Kasus film porno di videotron, polisi periksa 17 saksi

Kasus film porno di videotron, polisi periksa 17 saksi. Para saksi tersebut diperiksa lantaran berkaitan dengan video porno yang menghebohkan masyarakat itu. Apalagi, saat kejadian banyak warga yang melihat dan mendokumentasikannya memakai telpon genggam.

Ronald
Oleh Ronald - Reporter
Kasus film porno di videotron, polisi periksa 17 saksi
Papan iklan putar video porno. ©2016 merdeka.com/istimewa

Meski sudah menetapkan SAR (24) sebagai tersangka kasus video porno yang tayang di Videotron Jalan Prapanca, Kebayoran Baru, Jakarta Selatan, penyidik Cyber Crime Ditreskrimsus Polda Metro Jaya masih memeriksa 17 saksi guna mengungkap tuntas kasus tersebut. Saksi-saksi yang diperiksa tersebut terdiri dari provider, vendor penyedia jasa videotron, admin, dan teman-teman pelaku."Sudah 17 saksi.
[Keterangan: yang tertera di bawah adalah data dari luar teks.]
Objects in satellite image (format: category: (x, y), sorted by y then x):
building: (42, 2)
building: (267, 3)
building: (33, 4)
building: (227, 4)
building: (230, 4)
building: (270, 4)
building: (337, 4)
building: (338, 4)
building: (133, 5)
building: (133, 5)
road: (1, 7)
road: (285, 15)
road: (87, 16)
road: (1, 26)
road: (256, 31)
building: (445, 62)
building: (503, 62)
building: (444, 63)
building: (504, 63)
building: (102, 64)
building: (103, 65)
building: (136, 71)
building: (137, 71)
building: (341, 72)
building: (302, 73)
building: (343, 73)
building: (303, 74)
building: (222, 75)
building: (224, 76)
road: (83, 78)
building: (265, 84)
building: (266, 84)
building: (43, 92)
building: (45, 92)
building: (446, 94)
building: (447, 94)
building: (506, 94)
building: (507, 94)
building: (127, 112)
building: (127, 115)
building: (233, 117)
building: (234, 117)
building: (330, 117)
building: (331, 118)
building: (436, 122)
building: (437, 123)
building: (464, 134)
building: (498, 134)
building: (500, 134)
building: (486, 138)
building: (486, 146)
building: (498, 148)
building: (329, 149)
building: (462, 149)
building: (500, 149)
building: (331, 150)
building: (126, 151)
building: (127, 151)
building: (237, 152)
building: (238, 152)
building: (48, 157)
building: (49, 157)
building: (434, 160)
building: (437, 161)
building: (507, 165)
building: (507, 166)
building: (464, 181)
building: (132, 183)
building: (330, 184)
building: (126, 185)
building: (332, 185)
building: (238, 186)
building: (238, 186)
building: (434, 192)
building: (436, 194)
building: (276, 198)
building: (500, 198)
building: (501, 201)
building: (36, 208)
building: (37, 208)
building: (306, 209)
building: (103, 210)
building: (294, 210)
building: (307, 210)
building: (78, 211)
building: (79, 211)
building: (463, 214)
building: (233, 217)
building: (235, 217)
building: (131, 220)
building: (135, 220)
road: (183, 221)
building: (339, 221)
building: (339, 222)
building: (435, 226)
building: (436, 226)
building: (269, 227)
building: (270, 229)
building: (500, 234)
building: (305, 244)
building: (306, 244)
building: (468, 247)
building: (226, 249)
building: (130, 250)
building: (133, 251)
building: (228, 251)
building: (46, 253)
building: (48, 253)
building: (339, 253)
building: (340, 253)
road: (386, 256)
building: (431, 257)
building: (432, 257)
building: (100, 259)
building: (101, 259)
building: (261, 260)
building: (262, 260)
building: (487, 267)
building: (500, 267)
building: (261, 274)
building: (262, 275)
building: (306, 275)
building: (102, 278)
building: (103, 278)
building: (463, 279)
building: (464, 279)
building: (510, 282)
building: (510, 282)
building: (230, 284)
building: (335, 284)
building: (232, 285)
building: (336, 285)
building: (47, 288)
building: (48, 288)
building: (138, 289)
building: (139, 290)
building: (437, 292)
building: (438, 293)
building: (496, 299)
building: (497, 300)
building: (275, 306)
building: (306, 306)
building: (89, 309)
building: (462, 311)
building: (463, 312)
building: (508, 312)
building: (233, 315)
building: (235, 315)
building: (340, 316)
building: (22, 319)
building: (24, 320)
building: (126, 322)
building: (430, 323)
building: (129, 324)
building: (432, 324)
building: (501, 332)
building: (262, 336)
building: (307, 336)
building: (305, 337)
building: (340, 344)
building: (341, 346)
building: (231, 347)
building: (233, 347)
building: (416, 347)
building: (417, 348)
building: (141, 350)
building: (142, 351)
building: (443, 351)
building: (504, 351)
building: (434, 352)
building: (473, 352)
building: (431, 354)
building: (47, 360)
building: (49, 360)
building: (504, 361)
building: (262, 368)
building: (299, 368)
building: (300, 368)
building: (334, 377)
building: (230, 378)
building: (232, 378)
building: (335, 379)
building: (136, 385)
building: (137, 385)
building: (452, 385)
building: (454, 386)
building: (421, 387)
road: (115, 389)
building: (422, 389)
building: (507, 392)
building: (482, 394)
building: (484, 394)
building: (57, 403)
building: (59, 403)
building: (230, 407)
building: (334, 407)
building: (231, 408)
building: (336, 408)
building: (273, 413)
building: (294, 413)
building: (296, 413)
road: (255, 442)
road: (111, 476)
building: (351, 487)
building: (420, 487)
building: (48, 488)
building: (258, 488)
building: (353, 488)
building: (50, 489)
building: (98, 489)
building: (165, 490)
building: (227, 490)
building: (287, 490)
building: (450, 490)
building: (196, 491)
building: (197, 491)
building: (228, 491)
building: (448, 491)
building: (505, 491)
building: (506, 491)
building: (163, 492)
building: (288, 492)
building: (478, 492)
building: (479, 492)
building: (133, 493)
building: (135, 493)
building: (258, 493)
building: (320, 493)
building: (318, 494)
Provider, vendor penyedia jasa videotron, kemudian admin-adminnya, termasuk kemarin teman-temannya si SAR ini," ujar Kabid Humas Polda Metro Kaya, Kombes Pol Awi Setiyono di Polda Metro Jaya, Kamis (6/10).Awi mengatakan, para saksi tersebut diperiksa lantaran berkaitan dengan video porno yang menghebohkan masyarakat itu. Apalagi, lanjutnya, saat kejadian banyak warga yang melihat dan mendokumentasikannya memakai telpon genggam."Karena waktu kemarin mengunggah video porno itu di laptopnya banyak yang melihat. Dan sudah kita analisa CCTV-nya, memang sudah tidak terelakan bahwa yang bersangkutan yang mengunggah video tersebut," ujar Awi.Dalam pemeriksaan, SAR mengaku bekerja sendiri. Namun, hingga saat ini penyidik masih menyelidiki kemungkinan tersangka lainnya."Ya tadi (kerja sendiri). Transmisi ini sudah kita lacak tidak ada yang bisa dielakkan bahwasanya yang bersangkutan yang melakukan," pungkas Awi.